- **Assigned task**: Copy the records below exactly, omitting any pictures they contain.

- **Provided entries**:
================

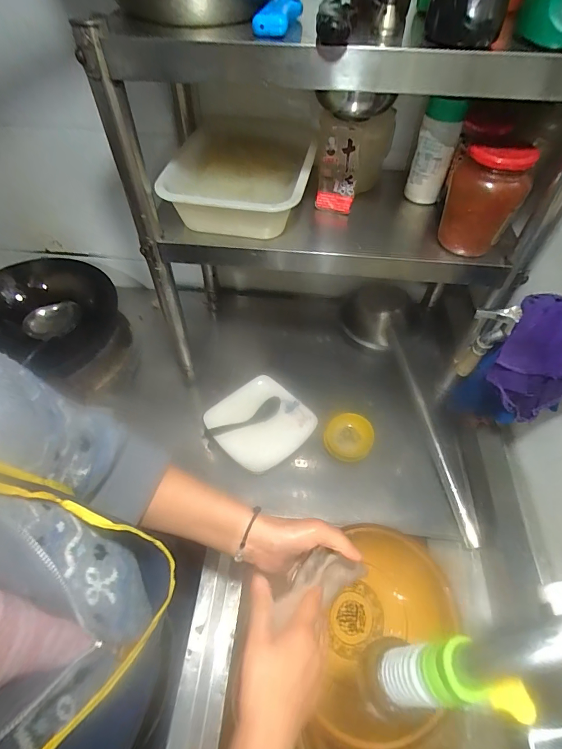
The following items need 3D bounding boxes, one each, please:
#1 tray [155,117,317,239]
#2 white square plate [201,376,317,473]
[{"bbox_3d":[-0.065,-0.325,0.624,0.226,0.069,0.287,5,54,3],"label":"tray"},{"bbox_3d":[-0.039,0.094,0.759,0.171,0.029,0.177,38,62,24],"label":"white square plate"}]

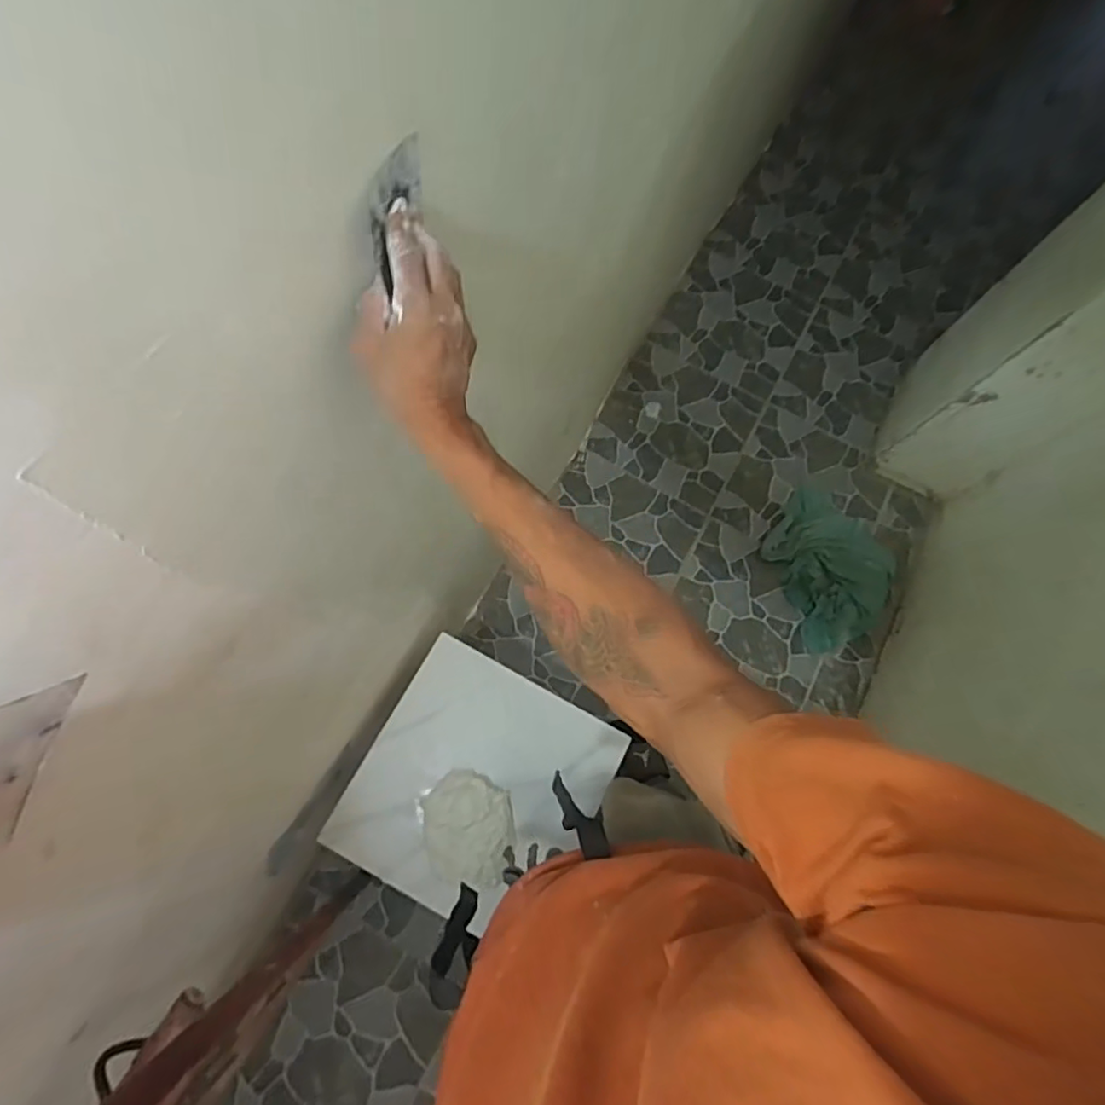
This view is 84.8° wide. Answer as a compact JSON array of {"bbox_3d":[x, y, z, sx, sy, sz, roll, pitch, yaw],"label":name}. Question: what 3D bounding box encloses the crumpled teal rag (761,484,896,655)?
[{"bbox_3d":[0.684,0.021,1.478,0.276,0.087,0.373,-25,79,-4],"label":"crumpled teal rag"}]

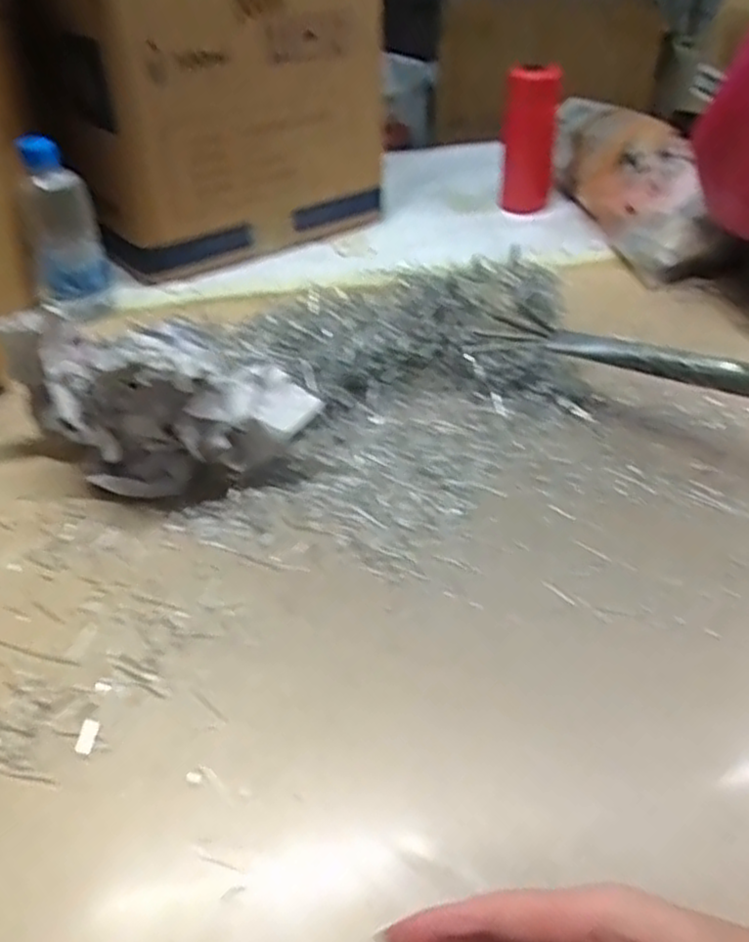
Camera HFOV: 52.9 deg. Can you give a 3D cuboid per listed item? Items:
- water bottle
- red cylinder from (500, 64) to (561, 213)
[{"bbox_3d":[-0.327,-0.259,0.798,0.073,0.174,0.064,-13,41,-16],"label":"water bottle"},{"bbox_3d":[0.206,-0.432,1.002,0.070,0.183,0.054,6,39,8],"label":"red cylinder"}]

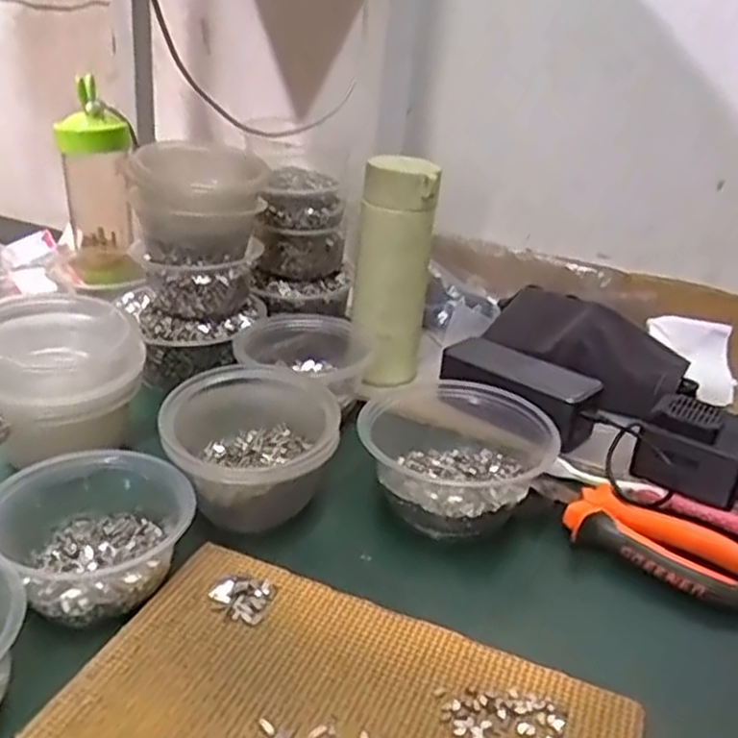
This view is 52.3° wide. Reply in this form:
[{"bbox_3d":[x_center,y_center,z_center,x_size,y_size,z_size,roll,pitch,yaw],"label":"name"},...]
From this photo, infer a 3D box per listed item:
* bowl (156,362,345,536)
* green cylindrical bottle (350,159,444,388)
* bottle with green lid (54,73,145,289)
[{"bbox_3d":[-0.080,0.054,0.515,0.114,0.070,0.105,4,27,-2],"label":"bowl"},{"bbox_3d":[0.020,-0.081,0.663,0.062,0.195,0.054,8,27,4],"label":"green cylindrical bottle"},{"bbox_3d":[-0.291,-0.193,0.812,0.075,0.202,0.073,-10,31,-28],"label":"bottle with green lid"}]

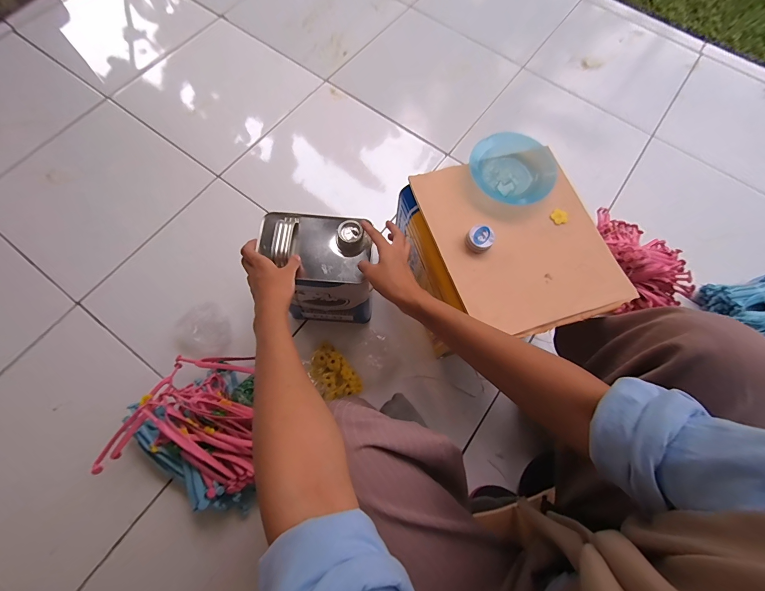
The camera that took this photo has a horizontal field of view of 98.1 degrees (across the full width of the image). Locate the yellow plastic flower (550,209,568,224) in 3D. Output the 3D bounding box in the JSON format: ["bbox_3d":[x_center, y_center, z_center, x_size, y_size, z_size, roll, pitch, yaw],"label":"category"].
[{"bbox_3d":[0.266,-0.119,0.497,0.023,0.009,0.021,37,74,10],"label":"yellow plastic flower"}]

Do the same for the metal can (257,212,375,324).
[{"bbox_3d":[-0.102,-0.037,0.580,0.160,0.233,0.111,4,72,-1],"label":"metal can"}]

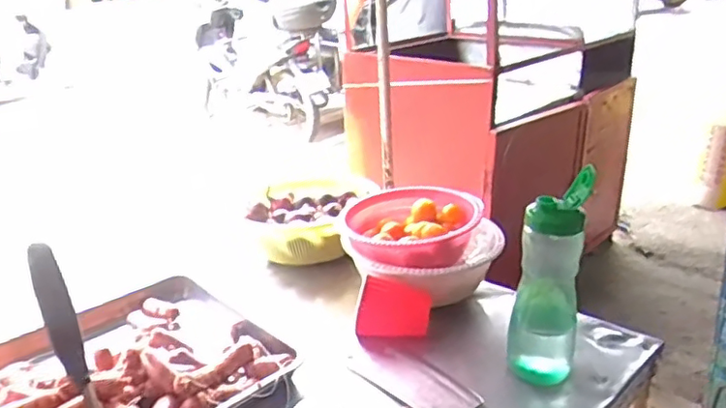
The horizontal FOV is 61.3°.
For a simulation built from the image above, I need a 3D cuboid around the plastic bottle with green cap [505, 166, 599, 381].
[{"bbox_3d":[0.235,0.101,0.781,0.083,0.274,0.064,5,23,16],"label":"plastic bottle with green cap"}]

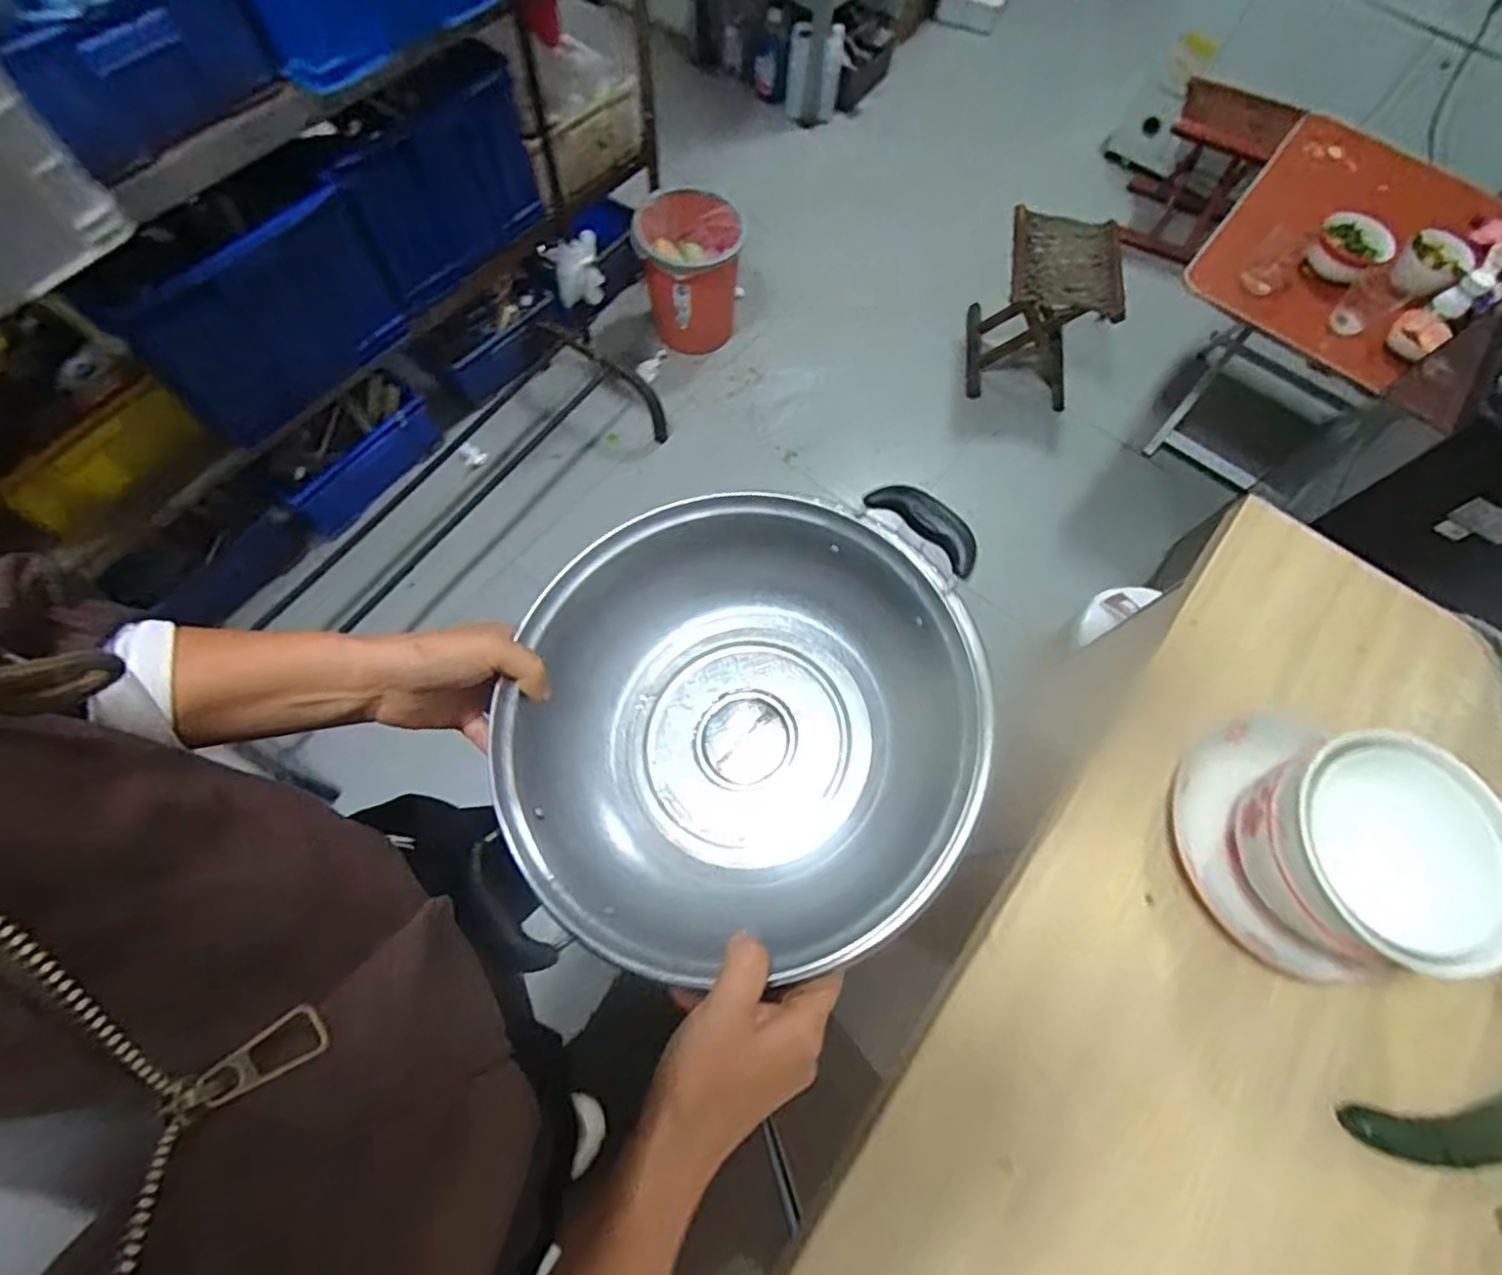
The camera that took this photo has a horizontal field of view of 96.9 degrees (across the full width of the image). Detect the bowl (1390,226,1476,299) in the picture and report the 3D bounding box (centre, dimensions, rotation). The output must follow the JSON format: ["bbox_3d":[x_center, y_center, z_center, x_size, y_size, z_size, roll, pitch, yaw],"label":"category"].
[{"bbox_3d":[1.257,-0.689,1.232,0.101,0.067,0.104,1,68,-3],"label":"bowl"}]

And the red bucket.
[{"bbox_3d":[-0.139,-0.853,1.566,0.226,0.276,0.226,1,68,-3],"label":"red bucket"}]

================

- **Answer box**:
The following items need 3D bounding boxes, one each, please:
#1 tray [155,117,317,239]
#2 white square plate [201,376,317,473]
[{"bbox_3d":[-0.065,-0.325,0.624,0.226,0.069,0.287,5,54,3],"label":"tray"},{"bbox_3d":[-0.039,0.094,0.759,0.171,0.029,0.177,38,62,24],"label":"white square plate"}]

This view is 84.8° wide. Answer as a compact JSON array of {"bbox_3d":[x, y, z, sx, sy, sz, roll, pitch, yaw],"label":name}. Question: what 3D bounding box encloses the crumpled teal rag (761,484,896,655)?
[{"bbox_3d":[0.684,0.021,1.478,0.276,0.087,0.373,-25,79,-4],"label":"crumpled teal rag"}]

Camera HFOV: 52.9 deg. Can you give a 3D cuboid per listed item? Items:
- water bottle
- red cylinder from (500, 64) to (561, 213)
[{"bbox_3d":[-0.327,-0.259,0.798,0.073,0.174,0.064,-13,41,-16],"label":"water bottle"},{"bbox_3d":[0.206,-0.432,1.002,0.070,0.183,0.054,6,39,8],"label":"red cylinder"}]

This view is 52.3° wide. Reply in this form:
[{"bbox_3d":[x_center,y_center,z_center,x_size,y_size,z_size,roll,pitch,yaw],"label":"name"},...]
From this photo, infer a 3D box per listed item:
* bowl (156,362,345,536)
* green cylindrical bottle (350,159,444,388)
* bottle with green lid (54,73,145,289)
[{"bbox_3d":[-0.080,0.054,0.515,0.114,0.070,0.105,4,27,-2],"label":"bowl"},{"bbox_3d":[0.020,-0.081,0.663,0.062,0.195,0.054,8,27,4],"label":"green cylindrical bottle"},{"bbox_3d":[-0.291,-0.193,0.812,0.075,0.202,0.073,-10,31,-28],"label":"bottle with green lid"}]

The camera that took this photo has a horizontal field of view of 98.1 degrees (across the full width of the image). Locate the yellow plastic flower (550,209,568,224) in 3D. Output the 3D bounding box in the JSON format: ["bbox_3d":[x_center, y_center, z_center, x_size, y_size, z_size, roll, pitch, yaw],"label":"category"].
[{"bbox_3d":[0.266,-0.119,0.497,0.023,0.009,0.021,37,74,10],"label":"yellow plastic flower"}]

Do the same for the metal can (257,212,375,324).
[{"bbox_3d":[-0.102,-0.037,0.580,0.160,0.233,0.111,4,72,-1],"label":"metal can"}]

The horizontal FOV is 61.3°.
For a simulation built from the image above, I need a 3D cuboid around the plastic bottle with green cap [505, 166, 599, 381].
[{"bbox_3d":[0.235,0.101,0.781,0.083,0.274,0.064,5,23,16],"label":"plastic bottle with green cap"}]

The camera that took this photo has a horizontal field of view of 96.9 degrees (across the full width of the image). Detect the bowl (1390,226,1476,299) in the picture and report the 3D bounding box (centre, dimensions, rotation). The output must follow the JSON format: ["bbox_3d":[x_center, y_center, z_center, x_size, y_size, z_size, roll, pitch, yaw],"label":"category"].
[{"bbox_3d":[1.257,-0.689,1.232,0.101,0.067,0.104,1,68,-3],"label":"bowl"}]

And the red bucket.
[{"bbox_3d":[-0.139,-0.853,1.566,0.226,0.276,0.226,1,68,-3],"label":"red bucket"}]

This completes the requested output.